[[ Information provided open ]]

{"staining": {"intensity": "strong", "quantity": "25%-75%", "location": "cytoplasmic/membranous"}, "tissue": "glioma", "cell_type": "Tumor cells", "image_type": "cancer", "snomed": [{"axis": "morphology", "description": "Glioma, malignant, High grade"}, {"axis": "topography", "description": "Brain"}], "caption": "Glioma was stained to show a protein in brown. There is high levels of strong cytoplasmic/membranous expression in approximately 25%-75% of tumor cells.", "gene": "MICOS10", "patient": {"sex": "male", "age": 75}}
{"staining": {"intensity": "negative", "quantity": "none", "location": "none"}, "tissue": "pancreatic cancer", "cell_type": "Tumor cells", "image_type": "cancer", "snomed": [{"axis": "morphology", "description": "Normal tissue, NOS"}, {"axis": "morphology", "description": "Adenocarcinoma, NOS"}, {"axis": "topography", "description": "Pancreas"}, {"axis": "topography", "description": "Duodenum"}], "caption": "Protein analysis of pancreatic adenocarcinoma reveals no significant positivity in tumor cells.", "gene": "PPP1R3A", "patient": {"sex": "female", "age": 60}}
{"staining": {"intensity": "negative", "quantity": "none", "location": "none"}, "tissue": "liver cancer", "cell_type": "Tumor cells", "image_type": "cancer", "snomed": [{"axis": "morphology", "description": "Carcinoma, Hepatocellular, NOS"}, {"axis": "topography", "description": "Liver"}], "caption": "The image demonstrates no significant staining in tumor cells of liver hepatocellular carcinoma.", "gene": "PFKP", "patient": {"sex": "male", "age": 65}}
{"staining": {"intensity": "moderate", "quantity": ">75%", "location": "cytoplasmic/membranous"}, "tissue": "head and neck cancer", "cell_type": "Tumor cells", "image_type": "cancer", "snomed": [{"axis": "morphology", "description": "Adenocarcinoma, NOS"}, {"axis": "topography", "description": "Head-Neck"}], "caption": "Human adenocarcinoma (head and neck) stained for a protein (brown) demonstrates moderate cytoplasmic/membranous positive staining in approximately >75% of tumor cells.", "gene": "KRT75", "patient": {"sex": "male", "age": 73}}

[[ Information provided closed ]]

■ **What the exercise asks**
Every line above should be duplicated exactly as it stands.

■ **Written response**
{"staining": {"intensity": "strong", "quantity": "25%-75%", "location": "cytoplasmic/membranous"}, "tissue": "glioma", "cell_type": "Tumor cells", "image_type": "cancer", "snomed": [{"axis": "morphology", "description": "Glioma, malignant, High grade"}, {"axis": "topography", "description": "Brain"}], "caption": "Glioma was stained to show a protein in brown. There is high levels of strong cytoplasmic/membranous expression in approximately 25%-75% of tumor cells.", "gene": "MICOS10", "patient": {"sex": "male", "age": 75}}
{"staining": {"intensity": "negative", "quantity": "none", "location": "none"}, "tissue": "pancreatic cancer", "cell_type": "Tumor cells", "image_type": "cancer", "snomed": [{"axis": "morphology", "description": "Normal tissue, NOS"}, {"axis": "morphology", "description": "Adenocarcinoma, NOS"}, {"axis": "topography", "description": "Pancreas"}, {"axis": "topography", "description": "Duodenum"}], "caption": "Protein analysis of pancreatic adenocarcinoma reveals no significant positivity in tumor cells.", "gene": "PPP1R3A", "patient": {"sex": "female", "age": 60}}
{"staining": {"intensity": "negative", "quantity": "none", "location": "none"}, "tissue": "liver cancer", "cell_type": "Tumor cells", "image_type": "cancer", "snomed": [{"axis": "morphology", "description": "Carcinoma, Hepatocellular, NOS"}, {"axis": "topography", "description": "Liver"}], "caption": "The image demonstrates no significant staining in tumor cells of liver hepatocellular carcinoma.", "gene": "PFKP", "patient": {"sex": "male", "age": 65}}
{"staining": {"intensity": "moderate", "quantity": ">75%", "location": "cytoplasmic/membranous"}, "tissue": "head and neck cancer", "cell_type": "Tumor cells", "image_type": "cancer", "snomed": [{"axis": "morphology", "description": "Adenocarcinoma, NOS"}, {"axis": "topography", "description": "Head-Neck"}], "caption": "Human adenocarcinoma (head and neck) stained for a protein (brown) demonstrates moderate cytoplasmic/membranous positive staining in approximately >75% of tumor cells.", "gene": "KRT75", "patient": {"sex": "male", "age": 73}}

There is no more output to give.